=== SUPPLIED DATA ===

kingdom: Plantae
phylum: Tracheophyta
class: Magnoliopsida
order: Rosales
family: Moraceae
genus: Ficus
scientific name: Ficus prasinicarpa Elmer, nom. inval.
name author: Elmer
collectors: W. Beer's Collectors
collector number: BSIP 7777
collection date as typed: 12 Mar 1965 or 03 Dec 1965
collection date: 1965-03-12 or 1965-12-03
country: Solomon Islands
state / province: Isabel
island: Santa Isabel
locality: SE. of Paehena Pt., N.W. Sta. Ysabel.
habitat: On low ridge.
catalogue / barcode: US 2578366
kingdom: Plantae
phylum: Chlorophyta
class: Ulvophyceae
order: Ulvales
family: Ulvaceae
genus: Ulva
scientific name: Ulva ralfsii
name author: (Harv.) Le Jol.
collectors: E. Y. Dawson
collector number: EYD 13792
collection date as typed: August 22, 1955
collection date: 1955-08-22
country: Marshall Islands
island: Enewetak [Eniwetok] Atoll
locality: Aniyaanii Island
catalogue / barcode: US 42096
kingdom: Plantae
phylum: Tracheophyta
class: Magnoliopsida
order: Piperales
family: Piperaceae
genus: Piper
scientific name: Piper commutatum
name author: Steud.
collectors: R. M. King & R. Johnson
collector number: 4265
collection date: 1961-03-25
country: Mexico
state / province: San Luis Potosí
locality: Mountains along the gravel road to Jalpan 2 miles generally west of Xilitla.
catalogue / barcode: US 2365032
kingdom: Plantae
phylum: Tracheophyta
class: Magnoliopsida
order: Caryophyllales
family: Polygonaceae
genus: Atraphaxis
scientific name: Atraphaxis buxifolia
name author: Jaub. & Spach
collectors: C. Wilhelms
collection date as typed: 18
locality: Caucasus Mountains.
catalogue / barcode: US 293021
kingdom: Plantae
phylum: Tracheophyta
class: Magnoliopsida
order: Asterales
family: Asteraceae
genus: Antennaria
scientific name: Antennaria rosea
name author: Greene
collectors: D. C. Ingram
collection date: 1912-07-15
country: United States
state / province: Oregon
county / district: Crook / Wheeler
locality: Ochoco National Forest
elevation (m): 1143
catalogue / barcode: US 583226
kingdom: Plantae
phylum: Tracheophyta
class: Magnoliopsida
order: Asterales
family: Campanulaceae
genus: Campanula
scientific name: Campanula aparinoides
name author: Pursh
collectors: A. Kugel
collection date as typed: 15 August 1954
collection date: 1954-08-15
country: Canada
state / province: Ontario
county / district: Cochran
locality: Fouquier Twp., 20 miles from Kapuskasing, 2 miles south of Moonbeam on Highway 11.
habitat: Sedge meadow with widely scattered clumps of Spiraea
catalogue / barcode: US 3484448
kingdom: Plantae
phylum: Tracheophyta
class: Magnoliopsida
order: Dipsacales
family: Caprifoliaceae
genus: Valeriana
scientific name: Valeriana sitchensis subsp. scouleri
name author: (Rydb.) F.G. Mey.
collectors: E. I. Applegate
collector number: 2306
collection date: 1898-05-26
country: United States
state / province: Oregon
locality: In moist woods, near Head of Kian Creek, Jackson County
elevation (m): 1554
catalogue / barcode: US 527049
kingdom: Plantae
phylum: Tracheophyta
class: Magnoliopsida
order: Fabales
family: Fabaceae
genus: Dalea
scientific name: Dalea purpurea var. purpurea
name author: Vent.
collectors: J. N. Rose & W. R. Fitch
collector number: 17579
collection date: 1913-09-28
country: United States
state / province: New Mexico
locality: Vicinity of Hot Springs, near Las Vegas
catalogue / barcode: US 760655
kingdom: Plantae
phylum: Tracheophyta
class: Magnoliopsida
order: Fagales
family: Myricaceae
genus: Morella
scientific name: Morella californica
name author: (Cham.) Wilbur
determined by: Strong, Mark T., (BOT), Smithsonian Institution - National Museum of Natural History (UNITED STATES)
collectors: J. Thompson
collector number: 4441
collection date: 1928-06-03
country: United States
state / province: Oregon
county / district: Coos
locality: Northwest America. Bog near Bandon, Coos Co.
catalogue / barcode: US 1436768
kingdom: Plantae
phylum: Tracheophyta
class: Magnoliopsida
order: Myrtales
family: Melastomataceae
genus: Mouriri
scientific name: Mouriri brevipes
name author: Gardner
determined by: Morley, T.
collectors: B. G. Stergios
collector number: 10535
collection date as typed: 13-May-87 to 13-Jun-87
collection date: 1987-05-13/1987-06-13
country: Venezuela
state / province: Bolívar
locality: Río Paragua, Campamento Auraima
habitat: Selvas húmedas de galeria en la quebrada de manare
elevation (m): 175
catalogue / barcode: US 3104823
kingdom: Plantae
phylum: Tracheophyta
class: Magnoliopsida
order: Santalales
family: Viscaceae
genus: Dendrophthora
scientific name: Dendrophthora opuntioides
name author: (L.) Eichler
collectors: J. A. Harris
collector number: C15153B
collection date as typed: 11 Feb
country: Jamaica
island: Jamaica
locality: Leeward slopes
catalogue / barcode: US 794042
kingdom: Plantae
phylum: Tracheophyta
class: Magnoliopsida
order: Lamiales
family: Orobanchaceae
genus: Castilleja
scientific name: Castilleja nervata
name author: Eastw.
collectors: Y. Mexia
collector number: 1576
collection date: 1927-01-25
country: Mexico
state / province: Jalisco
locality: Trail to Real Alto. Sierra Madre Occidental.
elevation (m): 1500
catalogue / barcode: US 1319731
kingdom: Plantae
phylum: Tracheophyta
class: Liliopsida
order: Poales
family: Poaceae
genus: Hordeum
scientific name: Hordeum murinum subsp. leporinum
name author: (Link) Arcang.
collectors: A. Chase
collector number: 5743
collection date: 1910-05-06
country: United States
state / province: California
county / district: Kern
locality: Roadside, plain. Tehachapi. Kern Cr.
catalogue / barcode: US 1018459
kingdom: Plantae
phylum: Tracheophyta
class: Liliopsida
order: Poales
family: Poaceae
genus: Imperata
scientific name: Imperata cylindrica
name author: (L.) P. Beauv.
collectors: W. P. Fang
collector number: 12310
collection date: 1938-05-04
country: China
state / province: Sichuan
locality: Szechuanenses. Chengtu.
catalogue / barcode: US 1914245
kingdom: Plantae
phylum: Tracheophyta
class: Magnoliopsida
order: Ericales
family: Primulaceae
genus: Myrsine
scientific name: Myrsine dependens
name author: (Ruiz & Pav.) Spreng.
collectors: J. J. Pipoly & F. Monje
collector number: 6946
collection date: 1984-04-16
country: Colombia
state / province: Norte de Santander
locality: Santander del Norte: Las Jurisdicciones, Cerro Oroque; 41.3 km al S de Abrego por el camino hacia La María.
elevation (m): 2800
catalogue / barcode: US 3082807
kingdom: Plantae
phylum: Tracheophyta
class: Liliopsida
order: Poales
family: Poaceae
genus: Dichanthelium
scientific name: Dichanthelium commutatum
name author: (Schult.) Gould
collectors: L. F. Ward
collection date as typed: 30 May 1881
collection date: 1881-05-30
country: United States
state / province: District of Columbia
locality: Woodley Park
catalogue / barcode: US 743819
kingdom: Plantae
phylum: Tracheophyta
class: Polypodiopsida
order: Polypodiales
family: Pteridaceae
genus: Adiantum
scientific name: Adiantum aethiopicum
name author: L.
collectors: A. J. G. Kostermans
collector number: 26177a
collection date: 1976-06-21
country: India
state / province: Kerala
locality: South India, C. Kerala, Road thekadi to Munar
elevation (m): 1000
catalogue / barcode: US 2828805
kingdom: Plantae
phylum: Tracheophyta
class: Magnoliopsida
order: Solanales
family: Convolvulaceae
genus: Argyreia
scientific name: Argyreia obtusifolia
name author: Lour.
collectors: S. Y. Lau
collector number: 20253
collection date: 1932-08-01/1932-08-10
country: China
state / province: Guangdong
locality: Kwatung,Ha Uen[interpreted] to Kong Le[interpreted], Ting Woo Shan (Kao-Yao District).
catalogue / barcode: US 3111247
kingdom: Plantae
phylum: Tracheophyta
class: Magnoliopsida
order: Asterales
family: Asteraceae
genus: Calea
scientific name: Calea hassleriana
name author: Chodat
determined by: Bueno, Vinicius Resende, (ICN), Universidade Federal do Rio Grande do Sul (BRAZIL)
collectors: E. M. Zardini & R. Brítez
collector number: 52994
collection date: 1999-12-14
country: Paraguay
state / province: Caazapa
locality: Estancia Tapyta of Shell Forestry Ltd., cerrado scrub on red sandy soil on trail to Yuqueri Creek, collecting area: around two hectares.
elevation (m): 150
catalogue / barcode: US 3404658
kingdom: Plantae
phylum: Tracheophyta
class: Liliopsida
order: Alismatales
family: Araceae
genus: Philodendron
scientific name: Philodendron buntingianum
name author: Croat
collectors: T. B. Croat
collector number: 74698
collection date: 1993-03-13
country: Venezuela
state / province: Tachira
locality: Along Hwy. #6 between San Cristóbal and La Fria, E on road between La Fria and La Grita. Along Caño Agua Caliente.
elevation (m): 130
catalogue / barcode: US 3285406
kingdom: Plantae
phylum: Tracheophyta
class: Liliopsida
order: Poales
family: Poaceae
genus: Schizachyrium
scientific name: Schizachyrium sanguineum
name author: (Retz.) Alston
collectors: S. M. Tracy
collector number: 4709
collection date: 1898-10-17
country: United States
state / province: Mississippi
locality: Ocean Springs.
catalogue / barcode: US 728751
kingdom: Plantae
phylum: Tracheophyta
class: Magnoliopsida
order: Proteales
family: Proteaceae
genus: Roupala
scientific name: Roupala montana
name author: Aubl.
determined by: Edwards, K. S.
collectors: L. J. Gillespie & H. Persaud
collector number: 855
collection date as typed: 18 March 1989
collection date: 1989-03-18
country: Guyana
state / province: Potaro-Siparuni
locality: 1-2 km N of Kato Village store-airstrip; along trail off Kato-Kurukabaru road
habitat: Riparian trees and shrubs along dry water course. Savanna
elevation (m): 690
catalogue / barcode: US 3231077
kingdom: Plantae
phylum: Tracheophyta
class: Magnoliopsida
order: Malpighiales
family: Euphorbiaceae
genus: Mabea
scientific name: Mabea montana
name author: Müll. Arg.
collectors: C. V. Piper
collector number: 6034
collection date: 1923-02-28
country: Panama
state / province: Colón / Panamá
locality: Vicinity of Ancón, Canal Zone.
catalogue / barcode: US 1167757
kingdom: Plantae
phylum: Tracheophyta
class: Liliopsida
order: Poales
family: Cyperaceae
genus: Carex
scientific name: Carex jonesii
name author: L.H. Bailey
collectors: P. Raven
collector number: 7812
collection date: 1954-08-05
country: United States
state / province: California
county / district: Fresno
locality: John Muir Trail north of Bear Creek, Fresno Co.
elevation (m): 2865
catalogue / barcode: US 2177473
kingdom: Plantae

===

Give back, unchanged, the stretch of rows from the very first line through the line containing "collection date: 1954-08-15", including both of those lines.

kingdom: Plantae
phylum: Tracheophyta
class: Magnoliopsida
order: Rosales
family: Moraceae
genus: Ficus
scientific name: Ficus prasinicarpa Elmer, nom. inval.
name author: Elmer
collectors: W. Beer's Collectors
collector number: BSIP 7777
collection date as typed: 12 Mar 1965 or 03 Dec 1965
collection date: 1965-03-12 or 1965-12-03
country: Solomon Islands
state / province: Isabel
island: Santa Isabel
locality: SE. of Paehena Pt., N.W. Sta. Ysabel.
habitat: On low ridge.
catalogue / barcode: US 2578366
kingdom: Plantae
phylum: Chlorophyta
class: Ulvophyceae
order: Ulvales
family: Ulvaceae
genus: Ulva
scientific name: Ulva ralfsii
name author: (Harv.) Le Jol.
collectors: E. Y. Dawson
collector number: EYD 13792
collection date as typed: August 22, 1955
collection date: 1955-08-22
country: Marshall Islands
island: Enewetak [Eniwetok] Atoll
locality: Aniyaanii Island
catalogue / barcode: US 42096
kingdom: Plantae
phylum: Tracheophyta
class: Magnoliopsida
order: Piperales
family: Piperaceae
genus: Piper
scientific name: Piper commutatum
name author: Steud.
collectors: R. M. King & R. Johnson
collector number: 4265
collection date: 1961-03-25
country: Mexico
state / province: San Luis Potosí
locality: Mountains along the gravel road to Jalpan 2 miles generally west of Xilitla.
catalogue / barcode: US 2365032
kingdom: Plantae
phylum: Tracheophyta
class: Magnoliopsida
order: Caryophyllales
family: Polygonaceae
genus: Atraphaxis
scientific name: Atraphaxis buxifolia
name author: Jaub. & Spach
collectors: C. Wilhelms
collection date as typed: 18
locality: Caucasus Mountains.
catalogue / barcode: US 293021
kingdom: Plantae
phylum: Tracheophyta
class: Magnoliopsida
order: Asterales
family: Asteraceae
genus: Antennaria
scientific name: Antennaria rosea
name author: Greene
collectors: D. C. Ingram
collection date: 1912-07-15
country: United States
state / province: Oregon
county / district: Crook / Wheeler
locality: Ochoco National Forest
elevation (m): 1143
catalogue / barcode: US 583226
kingdom: Plantae
phylum: Tracheophyta
class: Magnoliopsida
order: Asterales
family: Campanulaceae
genus: Campanula
scientific name: Campanula aparinoides
name author: Pursh
collectors: A. Kugel
collection date as typed: 15 August 1954
collection date: 1954-08-15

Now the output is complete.